Could you write out every one of the records below again with "Forum" replaced by "Board" and nothing else changed, leaving out the pictures?

TASK MATERIAL
******************************
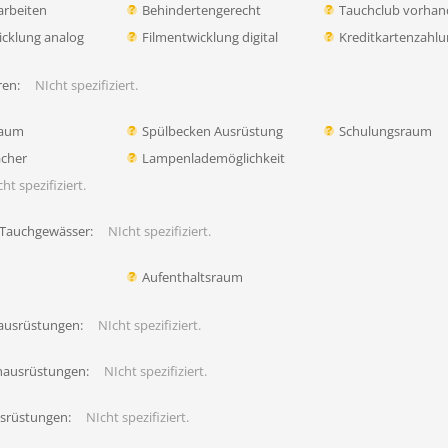
rbeiten
Behindertengerecht
Tauchclub vorha
icklung analog
Filmentwicklung digital
Kreditkartenzahl
en:
NIcht spezifiziert.
raum
Spülbecken Ausrüstung
Schulungsraum
ächer
Lampenlademöglichkeit
ht spezifiziert.
 Tauchgewässer:
NIcht spezifiziert.
Aufenthaltsraum
ausrüstungen:
NIcht spezifiziert.
hausrüstungen:
NIcht spezifiziert.
usrüstungen:
NIcht spezifiziert.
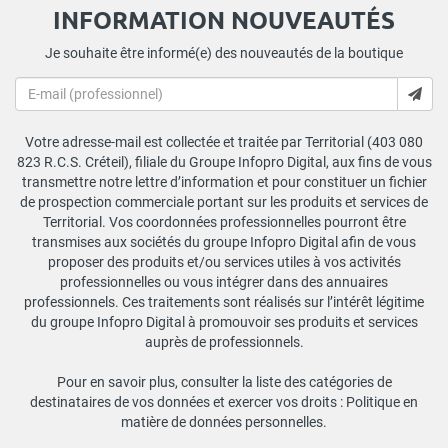
INFORMATION NOUVEAUTÉS
Je souhaite être informé(e) des nouveautés de la boutique
Votre adresse-mail est collectée et traitée par Territorial (403 080
823 R.C.S. Créteil), filiale du Groupe Infopro Digital, aux fins de vous
transmettre notre lettre d’information et pour constituer un fichier
de prospection commerciale portant sur les produits et services de
Territorial. Vos coordonnées professionnelles pourront être
transmises aux sociétés du groupe Infopro Digital afin de vous
proposer des produits et/ou services utiles à vos activités
professionnelles ou vous intégrer dans des annuaires
professionnels. Ces traitements sont réalisés sur l’intérêt légitime
du groupe Infopro Digital à promouvoir ses produits et services
auprès de professionnels.
Pour en savoir plus, consulter la liste des catégories de
destinataires de vos données et exercer vos droits :
Politique en
matière de données personnelles
.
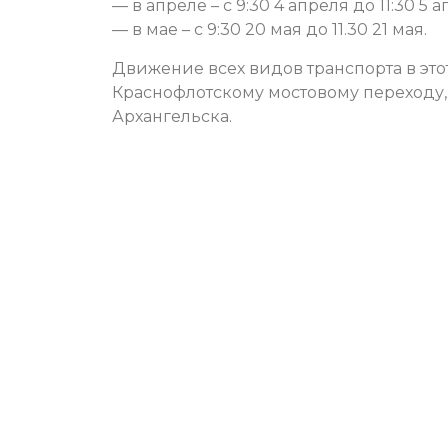
— в апреле – с 9:30 4 апреля до 11:30 5 а
— в мае – с 9:30 20 мая до 11.30 21 мая.
Движение всех видов транспорта в эт
Краснофлотскому мостовому переходу
Архангельска.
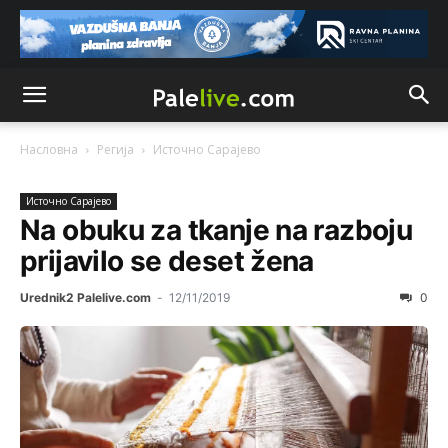
Насловна
Регија
Источно Сарајево
Источно Сарајево
Na obuku za tkanje na razboju
prijavilo se deset žena
Urednik2 Palelive.com
-
12/11/2019
0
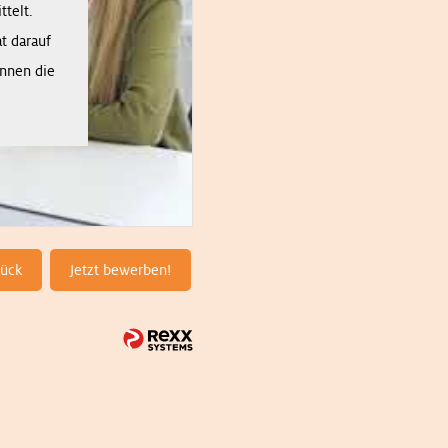
telt.
t darauf
önnen die
rück
Jetzt bewerben!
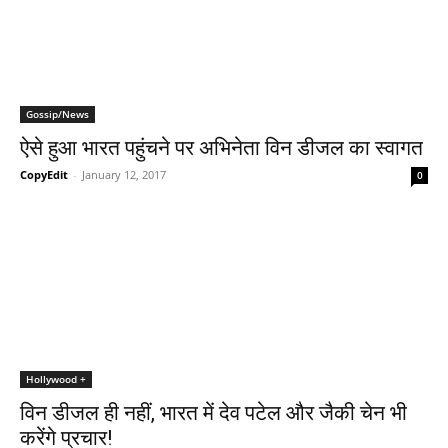
Gossip/News
ऐसे हुआ भारत पहुंचने पर अभिनेता विन डीजल का स्‍वागत
CopyEdit
-
January 12, 2017
0
Hollywood +
विन डीजल ही नहीं, भारत में देव पटेल और जैकी चेन भी
करेंगे प्रचार!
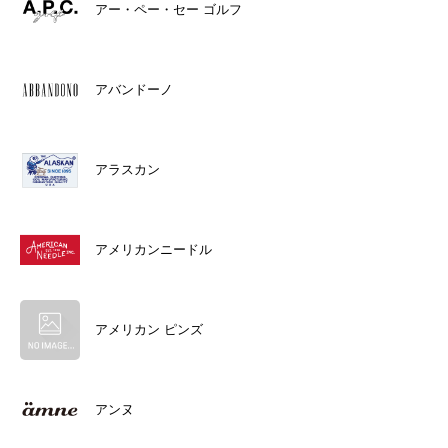
アー・ペー・セー ゴルフ
アバンドーノ
アラスカン
アメリカンニードル
アメリカン ピンズ
アンヌ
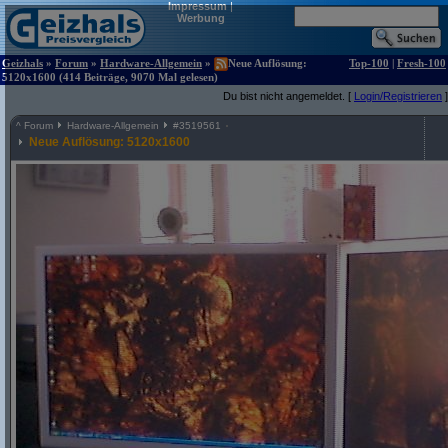
Impressum
|
Werbung
Geizhals
»
Forum
»
Hardware-Allgemein
»
Neue Auflösung:
Top-100
|
Fresh-100
5120x1600 (414 Beiträge, 9070 Mal gelesen)
Du bist nicht angemeldet. [
Login/Registrieren
]
^
Forum
Hardware-Allgemein
#
3519561
Neue Auflösung: 5120x1600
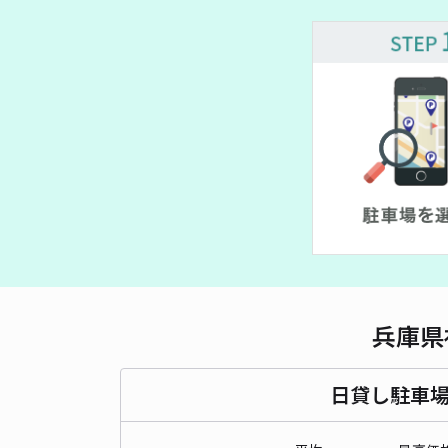
¥ 500~
¥ 700~
兵庫県
日貸し駐車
******************************
RESPONSE
rbeiten
Behindertengerecht
Tauchclub vorha
icklung analog
Filmentwicklung digital
Kreditkartenzahl
en:
NIcht spezifiziert.
raum
Spülbecken Ausrüstung
Schulungsraum
ächer
Lampenlademöglichkeit
ht spezifiziert.
 Tauchgewässer:
NIcht spezifiziert.
Aufenthaltsraum
ausrüstungen:
NIcht spezifiziert.
hausrüstungen:
NIcht spezifiziert.
usrüstungen:
NIcht spezifiziert.
INFORMATION NOUVEAUTÉS
Je souhaite être informé(e) des nouveautés de la boutique
Votre adresse-mail est collectée et traitée par Territorial (403 080
823 R.C.S. Créteil), filiale du Groupe Infopro Digital, aux fins de vous
transmettre notre lettre d’information et pour constituer un fichier
de prospection commerciale portant sur les produits et services de
Territorial. Vos coordonnées professionnelles pourront être
transmises aux sociétés du groupe Infopro Digital afin de vous
proposer des produits et/ou services utiles à vos activités
professionnelles ou vous intégrer dans des annuaires
professionnels. Ces traitements sont réalisés sur l’intérêt légitime
du groupe Infopro Digital à promouvoir ses produits et services
auprès de professionnels.
Pour en savoir plus, consulter la liste des catégories de
destinataires de vos données et exercer vos droits :
Politique en
matière de données personnelles
.
— в апреле – с 9:30 4 апреля до 11:30 5 а
— в мае – с 9:30 20 мая до 11.30 21 мая.
Движение всех видов транспорта в эт
Краснофлотскому мостовому переходу
Архангельска.
Насловна
Регија
Источно Сарајево
Источно Сарајево
Na obuku za tkanje na razboju
prijavilo se deset žena
Urednik2 Palelive.com
-
12/11/2019
0
telt.
t darauf
önnen die
rück
Jetzt bewerben!
Gossip/News
ऐसे हुआ भारत पहुंचने पर अभिनेता विन डीजल का स्‍वागत
CopyEdit
-
January 12, 2017
0
Hollywood +
विन डीजल ही नहीं, भारत में देव पटेल और जैकी चेन भी
करेंगे प्रचार!
アー・ペー・セー ゴルフ
アバンドーノ
アラスカン
アメリカンニードル
アメリカン ピンズ
アンヌ
Impressum
|
Werbung
Geizhals
»
Board
»
Hardware-Allgemein
»
Neue Auflösung:
Top-100
|
Fresh-100
5120x1600 (414 Beiträge, 9070 Mal gelesen)
Du bist nicht angemeldet. [
Login/Registrieren
]
^
Board
Hardware-Allgemein
#
3519561
Neue Auflösung: 5120x1600
¥ 500~
¥ 700~
兵庫県
日貸し駐車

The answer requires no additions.